Government Roadshow

Supporting a more culturally diverse Tasmania

The Multicultural Council of Tasmania welcomed the release of a new policy to support and promote the benefits of a more culturally diverse Tasmania. The Council was responding to the release of the new policy by Premier Lara Giddings, after 13 years since the last policy for Tasmania.

Council Chair, Rohan Wirasinha said that making Tasmania a more multicultural community and increasing the number of migrants we attract here is an important goal for our state.

“Tasmania is well behind Australian trends for cultural diversity  –  just 12% of our residents were born overseas, compared to the national average of over 24%.  Migrants bring diversity, skills and fresh perspectives to Tasmania. Migrants also bring money and connections, as well as new demand for local services and products.  But we get a very small number of the migrants that come to Australia coming to Tasmania,” said Mr Wirasinha.

“There are good elements to this policy, but we are disappointed by some of the shortcomings.
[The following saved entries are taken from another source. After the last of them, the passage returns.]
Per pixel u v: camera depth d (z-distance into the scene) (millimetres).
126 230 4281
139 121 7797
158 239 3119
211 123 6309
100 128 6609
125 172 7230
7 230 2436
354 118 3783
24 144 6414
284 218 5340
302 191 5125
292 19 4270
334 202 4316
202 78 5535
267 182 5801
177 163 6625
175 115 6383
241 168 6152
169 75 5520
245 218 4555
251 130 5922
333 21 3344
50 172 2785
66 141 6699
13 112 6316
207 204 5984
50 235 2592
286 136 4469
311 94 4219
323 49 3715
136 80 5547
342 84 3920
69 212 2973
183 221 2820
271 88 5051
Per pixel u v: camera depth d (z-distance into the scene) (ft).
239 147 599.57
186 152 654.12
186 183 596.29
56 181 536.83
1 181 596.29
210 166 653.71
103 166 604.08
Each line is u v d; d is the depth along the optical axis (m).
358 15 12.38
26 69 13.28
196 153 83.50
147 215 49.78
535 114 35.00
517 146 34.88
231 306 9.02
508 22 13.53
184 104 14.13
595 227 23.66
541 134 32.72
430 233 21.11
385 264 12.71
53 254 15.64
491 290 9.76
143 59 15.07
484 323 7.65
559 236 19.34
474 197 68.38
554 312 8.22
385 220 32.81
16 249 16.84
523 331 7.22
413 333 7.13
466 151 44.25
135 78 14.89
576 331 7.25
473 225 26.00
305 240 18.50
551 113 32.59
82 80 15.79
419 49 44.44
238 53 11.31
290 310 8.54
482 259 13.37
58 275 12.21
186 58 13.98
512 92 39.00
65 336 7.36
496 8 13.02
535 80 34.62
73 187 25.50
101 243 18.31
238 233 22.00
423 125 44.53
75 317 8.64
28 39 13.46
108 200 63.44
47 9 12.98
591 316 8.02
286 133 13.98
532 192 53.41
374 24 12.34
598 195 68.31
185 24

The policy has missed an important opportunity to enshrine our multicultural policy goals and obligations into law. Victoria, New South Wales and South Australia all have Multicultural Acts – this means that the goals and obligations are locked into law and there is a stronger likelihood that actions will be implemented,” said Mr Wirasinha.

The Council is also disappointed that the new policy has dropped the very clear objectives that were in the 2001 policy – to increase the number of migrants and to retain the migrants that come here.

“We can’t understand why the government would step backwards from this goal when we attract less that 1% of the total number of migrants that come to Australia,” said Mr Wirasinha.

“There are good ideas in the action plan and the policy also states the government’s commitment to some important principals – such as the principal “to recognise and encourage the right of all Tasmanians to participate in, and contribute to, the social, political, economic and cultural life of Tasmania.”

The Multicultural Council of Tasmania is made up of more than 30 organisations and turns 35 this year. It is the Tasmanian voice for cultural diversity and community harmony.